Top of DATA SUPPLIED
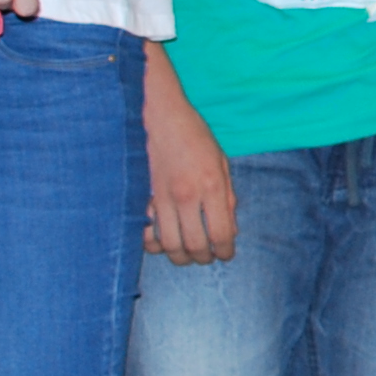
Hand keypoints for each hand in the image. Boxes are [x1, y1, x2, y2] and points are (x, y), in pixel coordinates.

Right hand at [143, 56, 237, 263]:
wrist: (162, 116)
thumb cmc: (196, 136)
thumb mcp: (222, 163)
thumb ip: (228, 198)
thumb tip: (230, 230)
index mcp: (212, 185)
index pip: (221, 234)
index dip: (226, 252)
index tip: (226, 254)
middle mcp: (187, 195)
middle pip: (195, 247)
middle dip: (204, 259)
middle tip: (208, 256)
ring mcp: (162, 197)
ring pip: (170, 245)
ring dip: (181, 257)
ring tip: (189, 253)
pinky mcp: (145, 197)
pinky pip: (147, 233)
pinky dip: (155, 244)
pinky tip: (164, 240)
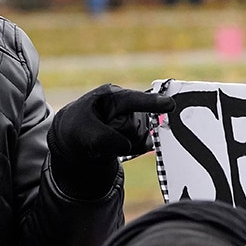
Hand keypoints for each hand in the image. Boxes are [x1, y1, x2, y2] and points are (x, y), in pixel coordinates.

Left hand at [48, 84, 174, 198]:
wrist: (76, 139)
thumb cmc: (78, 128)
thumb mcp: (83, 132)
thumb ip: (104, 139)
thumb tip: (127, 146)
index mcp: (111, 96)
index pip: (133, 99)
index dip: (152, 102)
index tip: (169, 105)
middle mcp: (127, 106)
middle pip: (136, 126)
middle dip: (120, 135)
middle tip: (99, 133)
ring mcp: (135, 119)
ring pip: (140, 137)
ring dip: (123, 144)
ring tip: (105, 140)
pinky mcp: (140, 133)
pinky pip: (144, 145)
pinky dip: (132, 149)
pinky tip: (117, 145)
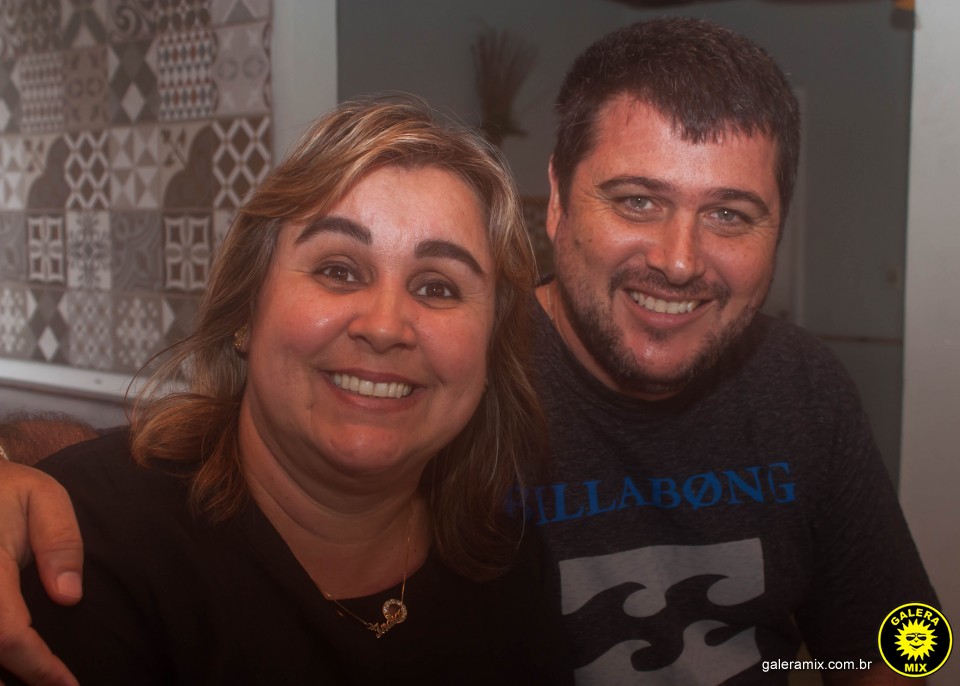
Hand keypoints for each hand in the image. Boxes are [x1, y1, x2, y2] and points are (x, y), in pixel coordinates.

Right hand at [0, 461, 81, 685]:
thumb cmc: (8, 490)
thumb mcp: (43, 498)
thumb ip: (60, 542)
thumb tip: (69, 596)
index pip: (8, 632)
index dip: (38, 666)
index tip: (68, 685)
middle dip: (14, 680)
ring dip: (2, 672)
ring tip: (39, 680)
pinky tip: (13, 670)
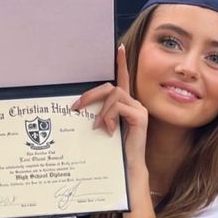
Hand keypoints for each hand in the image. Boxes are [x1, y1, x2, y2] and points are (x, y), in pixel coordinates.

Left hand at [71, 45, 148, 173]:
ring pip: (114, 95)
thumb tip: (80, 106)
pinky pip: (119, 106)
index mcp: (124, 105)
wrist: (128, 169)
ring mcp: (139, 109)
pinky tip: (109, 130)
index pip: (122, 79)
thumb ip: (98, 115)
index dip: (121, 63)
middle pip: (110, 87)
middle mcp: (134, 103)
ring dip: (101, 110)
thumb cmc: (114, 152)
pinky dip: (109, 116)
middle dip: (91, 95)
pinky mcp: (140, 116)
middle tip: (76, 108)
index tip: (119, 48)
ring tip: (98, 127)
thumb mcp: (102, 128)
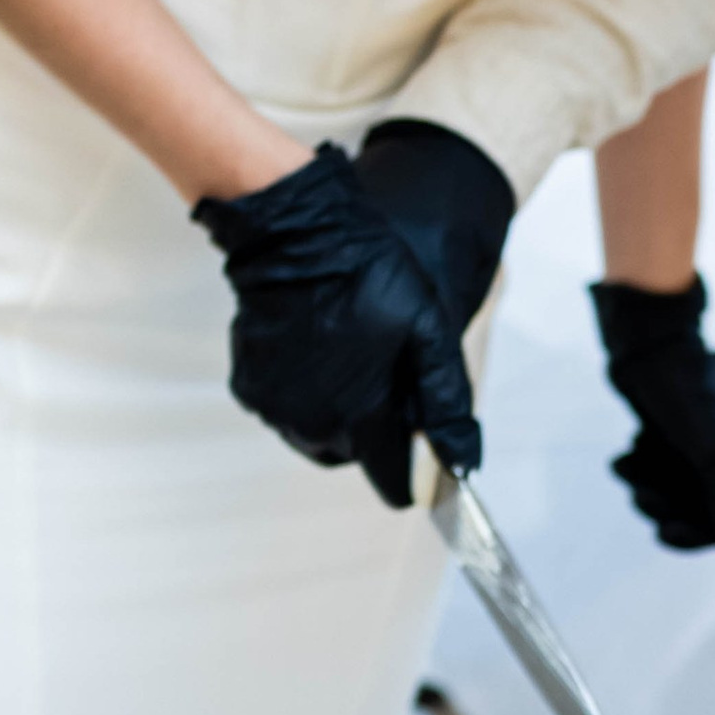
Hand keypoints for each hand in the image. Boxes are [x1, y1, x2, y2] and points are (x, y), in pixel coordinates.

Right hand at [194, 120, 512, 506]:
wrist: (296, 235)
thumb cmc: (369, 277)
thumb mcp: (428, 333)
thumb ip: (446, 402)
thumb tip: (464, 460)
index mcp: (361, 416)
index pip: (390, 480)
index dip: (411, 474)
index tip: (419, 458)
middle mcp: (312, 423)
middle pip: (353, 456)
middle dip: (373, 432)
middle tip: (385, 379)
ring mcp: (275, 406)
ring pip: (316, 435)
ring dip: (336, 415)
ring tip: (350, 361)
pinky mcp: (249, 386)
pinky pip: (283, 410)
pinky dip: (301, 394)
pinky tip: (315, 354)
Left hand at [591, 275, 714, 550]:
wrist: (648, 344)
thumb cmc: (687, 393)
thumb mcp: (709, 451)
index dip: (701, 533)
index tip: (664, 533)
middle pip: (701, 509)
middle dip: (666, 506)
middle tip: (640, 498)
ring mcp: (701, 447)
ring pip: (673, 493)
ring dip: (645, 487)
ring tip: (624, 467)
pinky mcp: (672, 439)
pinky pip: (656, 474)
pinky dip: (637, 470)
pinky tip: (621, 458)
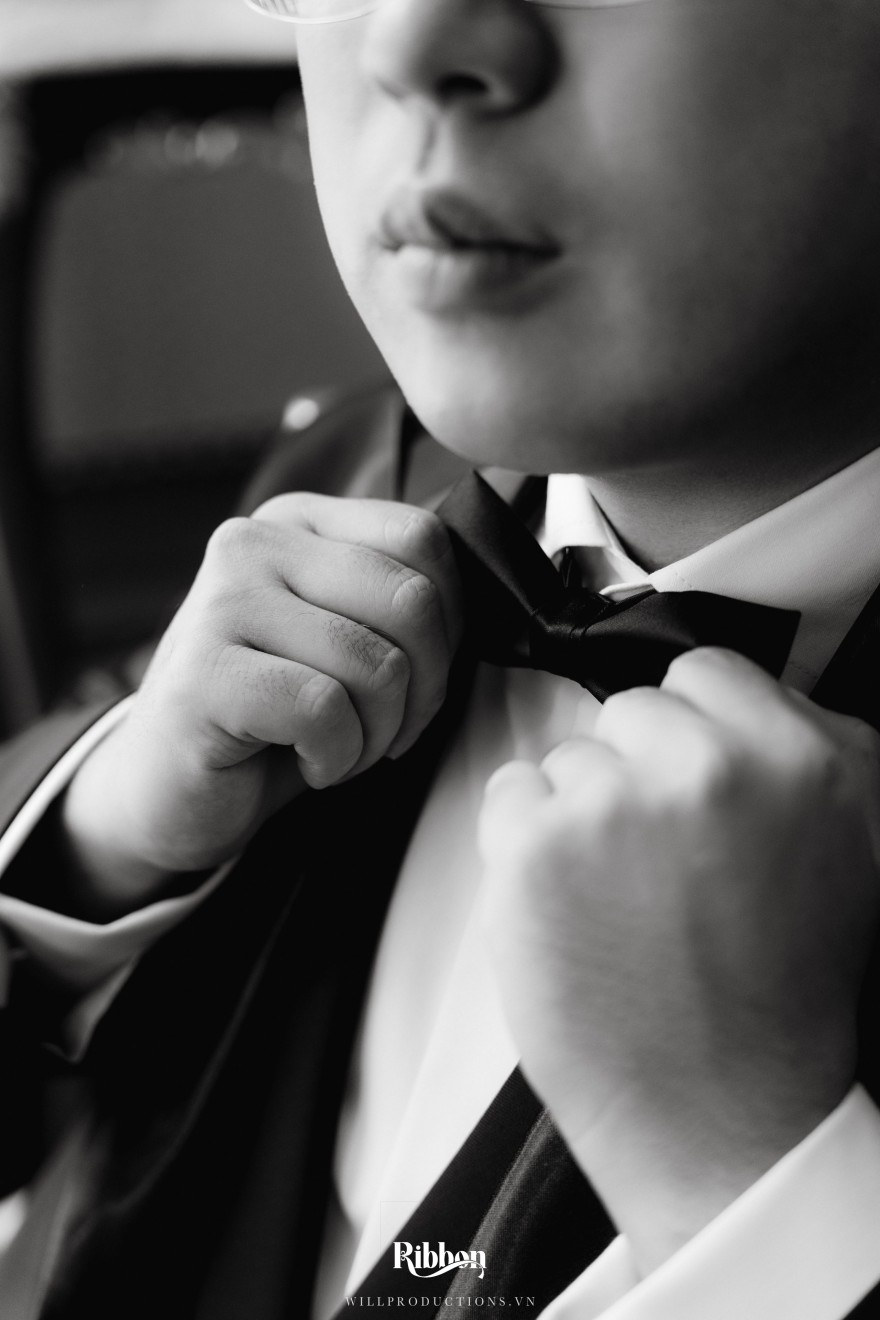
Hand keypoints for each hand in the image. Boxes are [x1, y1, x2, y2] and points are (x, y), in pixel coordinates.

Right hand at [62, 494, 460, 913]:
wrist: (169, 789)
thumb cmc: (274, 718)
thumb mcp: (344, 641)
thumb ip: (397, 605)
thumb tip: (492, 600)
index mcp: (299, 523)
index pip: (425, 540)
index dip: (449, 627)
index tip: (416, 680)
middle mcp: (253, 542)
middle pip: (413, 601)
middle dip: (424, 690)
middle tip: (385, 731)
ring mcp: (222, 602)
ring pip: (376, 663)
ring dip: (378, 734)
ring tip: (338, 748)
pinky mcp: (204, 673)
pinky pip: (325, 710)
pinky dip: (336, 757)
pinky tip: (305, 762)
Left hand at [479, 649, 879, 1271]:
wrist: (722, 1120)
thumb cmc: (777, 1001)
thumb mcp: (851, 851)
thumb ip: (806, 750)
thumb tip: (748, 696)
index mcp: (797, 761)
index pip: (702, 672)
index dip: (688, 730)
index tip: (681, 779)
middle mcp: (706, 769)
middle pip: (629, 712)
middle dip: (634, 774)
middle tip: (657, 861)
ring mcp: (612, 803)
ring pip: (567, 759)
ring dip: (579, 815)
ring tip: (620, 899)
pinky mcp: (532, 846)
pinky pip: (509, 797)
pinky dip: (524, 846)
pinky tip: (571, 907)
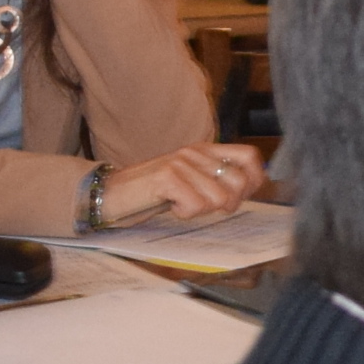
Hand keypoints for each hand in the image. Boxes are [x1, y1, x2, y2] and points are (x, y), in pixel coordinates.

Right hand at [94, 143, 269, 228]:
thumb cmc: (151, 193)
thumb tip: (247, 190)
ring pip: (218, 198)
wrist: (110, 193)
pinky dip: (184, 213)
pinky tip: (170, 206)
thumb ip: (215, 180)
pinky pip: (196, 205)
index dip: (253, 181)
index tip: (238, 197)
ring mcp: (181, 163)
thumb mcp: (189, 181)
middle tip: (202, 207)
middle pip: (237, 182)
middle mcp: (195, 152)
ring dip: (201, 210)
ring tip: (180, 204)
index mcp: (204, 150)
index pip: (249, 157)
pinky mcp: (167, 177)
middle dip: (226, 204)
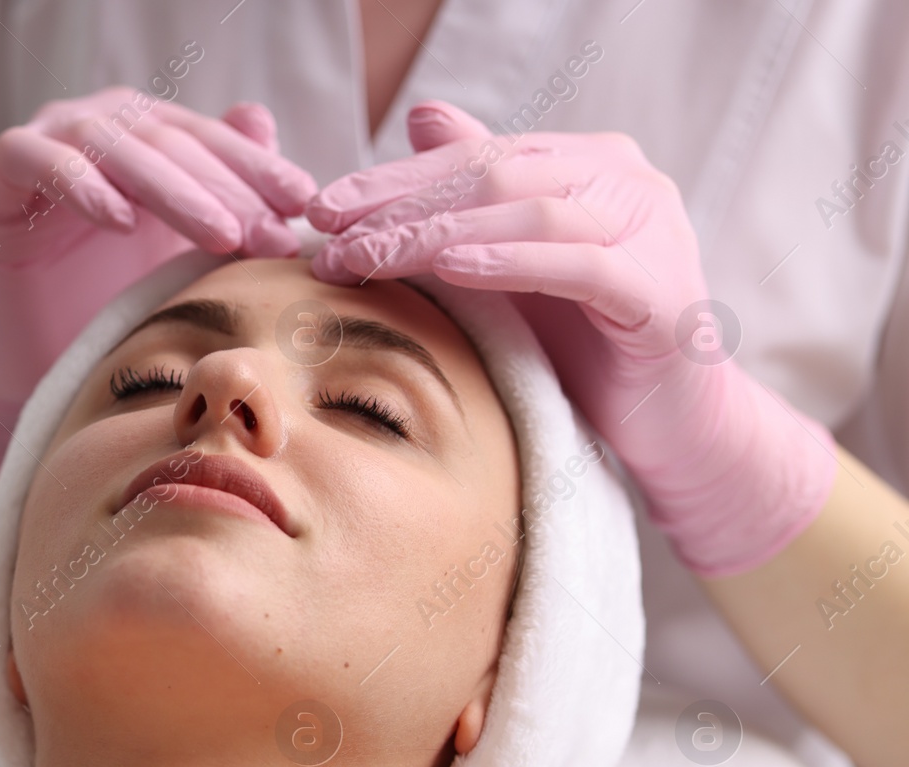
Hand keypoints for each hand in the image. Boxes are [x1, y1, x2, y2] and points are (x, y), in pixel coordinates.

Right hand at [0, 87, 317, 475]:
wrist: (30, 358)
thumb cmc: (108, 302)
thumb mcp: (179, 255)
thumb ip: (221, 193)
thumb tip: (261, 119)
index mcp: (145, 134)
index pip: (209, 140)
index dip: (257, 169)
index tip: (304, 205)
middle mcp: (97, 127)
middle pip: (167, 141)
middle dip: (223, 189)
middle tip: (268, 235)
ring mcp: (44, 145)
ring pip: (111, 144)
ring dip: (169, 188)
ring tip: (216, 235)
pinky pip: (36, 162)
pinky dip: (79, 184)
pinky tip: (121, 220)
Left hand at [303, 100, 836, 577]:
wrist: (670, 423)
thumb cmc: (586, 343)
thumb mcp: (516, 266)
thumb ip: (476, 197)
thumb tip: (420, 118)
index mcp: (592, 164)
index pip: (477, 157)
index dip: (395, 177)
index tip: (323, 208)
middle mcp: (630, 183)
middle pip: (496, 176)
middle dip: (403, 204)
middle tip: (330, 235)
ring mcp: (654, 233)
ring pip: (530, 211)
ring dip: (436, 233)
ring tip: (366, 258)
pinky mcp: (661, 294)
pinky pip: (579, 265)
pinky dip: (510, 260)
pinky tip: (451, 269)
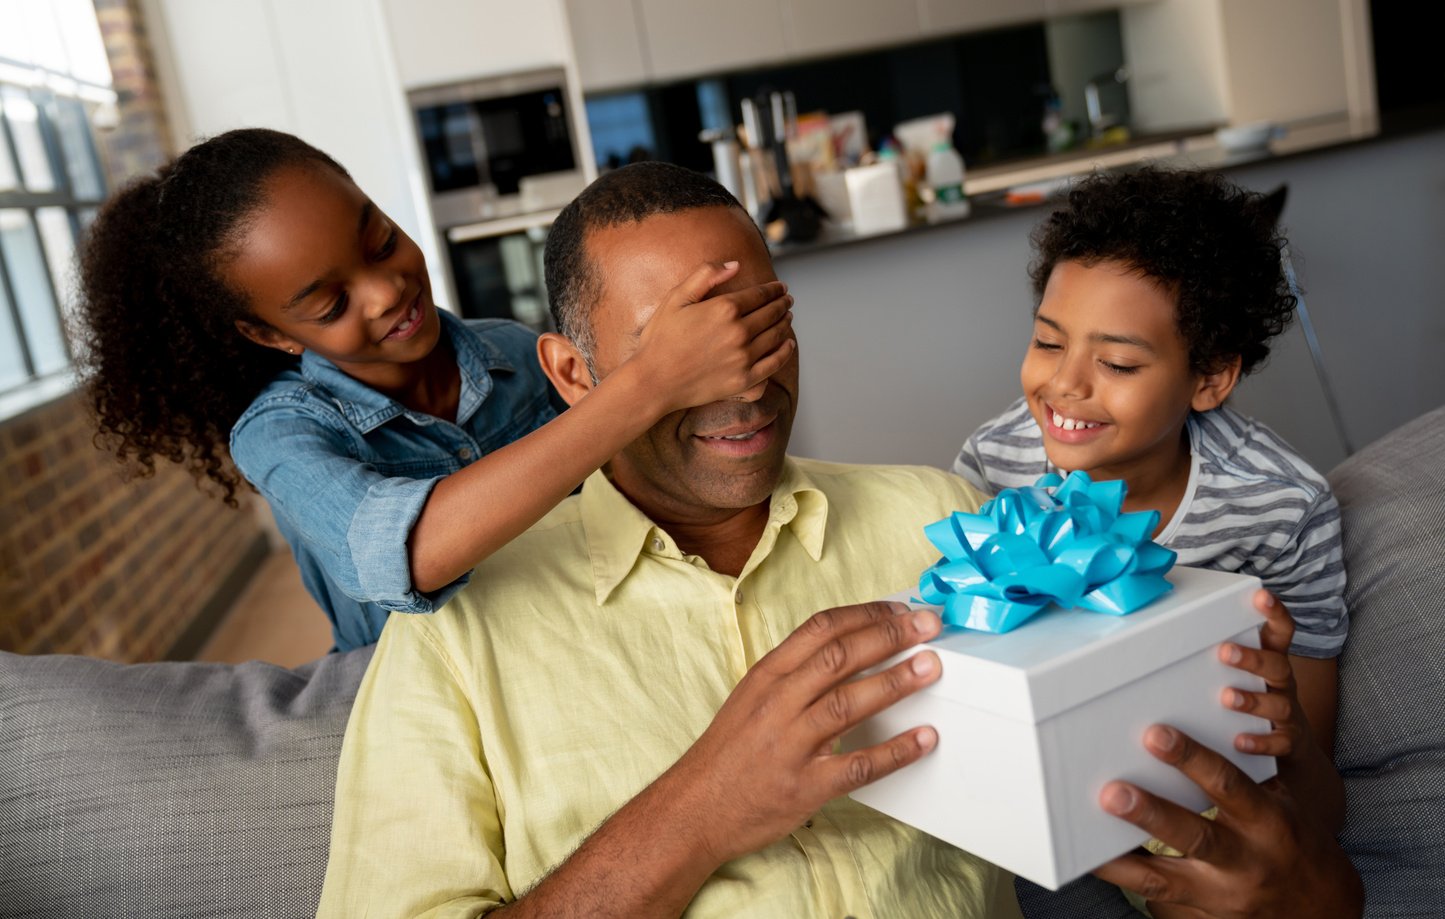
Bottom of DATA SUPPLIED
### WHAT YOU ARE ASKED TO DO
Across all the lines above, repeat the wording exactly and omit the pictures.

### SOLUTION FOR THIS TASK
Hand keypoints for each hand in the image. Boxes are [x1, y1, x2, y2] and points are (x, y), in pixel coordinates.

Right hand at [143, 56, 237, 263]:
wrist: (162, 116)
thumb cmc: (196, 136)
thumb mcp: (222, 163)
thumb ip: (228, 198)
thumb tip: (230, 230)
index mcp: (212, 185)
index pip: (221, 234)
index dip: (226, 252)
index tip: (226, 254)
middle mcp: (187, 195)
middle pip: (195, 247)
middle dip: (204, 259)
middle tip: (208, 256)
ring mcp: (162, 197)
ring pip: (170, 245)
ring dip: (181, 257)
ring tip: (189, 253)
pinky mcp: (145, 197)
pinky pip: (147, 233)
pinky dip: (155, 244)
pinky tip: (164, 240)
Hand keypoints for each hand in the image. Boxes are [x1, y1, x2, y2] and points are (x, y), in pixel coordinates.

Left hand at [48, 84, 174, 198]:
wrist: (76, 139)
thumb cmc: (78, 128)
thumb mcp: (83, 132)
thumb ip: (104, 139)
thumb tip: (127, 146)
index mcp: (111, 96)
index pip: (133, 99)
index dip: (152, 102)
index tip: (169, 105)
middle mcp: (127, 106)
middle pip: (136, 126)
middle dip: (120, 135)
middle tip: (99, 133)
ring mcp: (135, 119)
ring pip: (140, 137)
ring dip: (123, 144)
ring tip: (105, 140)
pinky mcp: (140, 133)
pinky pip: (144, 145)
pinky dip: (132, 149)
pinky tip: (117, 145)
Hand keypoints for each hand in the image. Boxes are [x1, y1, x2, y2] and points are (x, y), in pixel coordinates.

Right hand at [0, 461, 81, 685]:
thumb cmc: (8, 490)
thumb mcp: (43, 498)
thumb ip: (60, 542)
thumb tip: (69, 596)
index pip: (8, 632)
index dip: (38, 666)
index tip: (68, 685)
middle dip: (14, 680)
ring dip: (2, 672)
ring tip: (39, 680)
pinky tip: (13, 670)
Hand keypoints for each hand in the image. Boxes are [x1, y1, x2, y2] and points are (x, y), in pixel coordinates.

Left hand at [71, 45, 148, 173]:
ring pip: (114, 95)
thumb tip: (80, 106)
pinky pip: (119, 106)
index mcp: (124, 105)
wrist: (128, 169)
ring mcp: (139, 109)
pinky tip: (109, 130)
index pip: (122, 79)
thumb ip: (98, 115)
index dip: (121, 63)
middle pip: (110, 87)
middle mcp: (134, 103)
ring dip: (101, 110)
thumb cmc: (114, 152)
pinky dip: (109, 116)
middle dip: (91, 95)
pinky mcp: (140, 116)
middle tip: (76, 108)
index tip: (119, 48)
ring tip: (98, 127)
thumb mcp: (102, 128)
Hand keypoints for each hand in the image. Boxes are [x1, y1, x2, y2] and points are (x, y), in pixel coordinates.

Right hand at [194, 120, 512, 506]:
wrist: (296, 235)
thumb cmc: (369, 277)
thumb mcp: (428, 333)
thumb ip: (446, 402)
thumb tip: (464, 460)
index mcp: (361, 416)
index pip: (390, 480)
index dip: (411, 474)
index tip: (419, 458)
middle mcp: (312, 423)
middle pip: (353, 456)
middle dip: (373, 432)
middle tip: (385, 379)
ring mcp: (275, 406)
ring pip: (316, 435)
ring dip: (336, 415)
ring tip: (350, 361)
pinky mcp: (249, 386)
pinky pip: (283, 410)
pinky dip: (301, 394)
pinky tip: (315, 354)
Left hand at [591, 275, 714, 550]:
wrist: (648, 344)
thumb cmc: (687, 393)
thumb mcp: (709, 451)
index dip: (701, 533)
index tip: (664, 533)
middle pip: (701, 509)
middle dip: (666, 506)
middle tip: (640, 498)
ring mcp: (701, 447)
ring pip: (673, 493)
ring dip: (645, 487)
ring tip: (624, 467)
pinky mcp: (672, 439)
pinky pip: (656, 474)
pinky dip: (637, 470)
pinky tip: (621, 458)
Hand keypoints for each hand in the image. Boxes are [x1, y1, x2, y2] and points are (x, y), in pixel coordinates.

Right hand at [62, 494, 460, 913]:
wrist: (169, 789)
thumb cmc: (274, 718)
thumb mcp: (344, 641)
thumb ip: (397, 605)
thumb tip: (492, 600)
index mcp: (299, 523)
index pip: (425, 540)
index dip: (449, 627)
index tip: (416, 680)
middle mcp: (253, 542)
middle pip: (413, 601)
middle dip: (424, 690)
middle tip: (385, 731)
ring mcp: (222, 602)
ring pip: (376, 663)
ring dip: (378, 734)
ring tip: (338, 748)
pinky mcp: (204, 673)
pinky pip: (325, 710)
pinky dip: (336, 757)
pinky tip: (305, 762)
Left hand at [479, 649, 879, 1271]:
wrist: (722, 1120)
thumb cmc: (777, 1001)
thumb mcp: (851, 851)
thumb ip: (806, 750)
thumb tip: (748, 696)
index mcp: (797, 761)
index pip: (702, 672)
index dip: (688, 730)
index tip: (681, 779)
middle mcp: (706, 769)
middle pip: (629, 712)
middle dip: (634, 774)
middle tip: (657, 861)
ring mcp: (612, 803)
ring pip: (567, 759)
ring dip: (579, 815)
ring tip: (620, 899)
pinky mcp: (532, 846)
pinky pip: (509, 797)
pinky dip: (524, 846)
pinky tip: (571, 907)
Hand keypoints for each hand in the image. Boxes are [x1, y1, x2, y2] and points are (x, y), in pixel coordinates.

Right hand at [94, 143, 269, 228]:
thumb cmc: (151, 193)
thumb tip: (247, 190)
ring pip: (218, 198)
wrist: (110, 193)
pinky dip: (184, 213)
pinky tip: (170, 206)
thumb ip: (215, 180)
pinky pip: (196, 205)
index dip: (253, 181)
index tip: (238, 197)
ring mcp: (181, 163)
thumb mcp: (189, 181)
middle tip: (202, 207)
middle pip: (237, 182)
middle mcp: (195, 152)
ring dip: (201, 210)
ring tip: (180, 204)
index mcp: (204, 150)
index pip: (249, 157)
pinky mcp: (167, 177)
middle dip: (226, 204)
Hand keypoints for each hand in the image. Boxes are [x1, y1, x2, y2] and points are (x, y), in pixel coordinates.

Right hand at [0, 87, 317, 475]:
wrist: (30, 358)
thumb cmc: (108, 302)
thumb mcp: (179, 255)
thumb ip: (221, 193)
thumb tip: (261, 119)
index mcp: (145, 134)
index pip: (209, 140)
index dip: (257, 169)
index tip: (304, 205)
middle mcp: (97, 127)
middle pip: (167, 141)
middle dip: (223, 189)
middle tip: (268, 235)
ring mcp: (44, 145)
ring pip: (111, 144)
ring dip: (169, 188)
ring tip: (216, 235)
pinky pip: (36, 162)
pinky dip: (79, 184)
pinky tip: (121, 220)
Left hand at [303, 100, 836, 577]:
wrist: (670, 423)
thumb cmc: (586, 343)
thumb mcp: (516, 266)
thumb ip: (476, 197)
thumb tip: (420, 118)
index mcp: (592, 164)
index pip: (477, 157)
index dip: (395, 177)
index tip: (323, 208)
middle mcp: (630, 183)
middle pip: (496, 176)
middle dip: (403, 204)
middle tip: (330, 235)
ring mcp: (654, 233)
ring pip: (530, 211)
ring dip: (436, 233)
ring tip: (366, 258)
pinky mcp: (661, 294)
pinky pip: (579, 265)
pinky dip: (510, 260)
pinky tip: (451, 269)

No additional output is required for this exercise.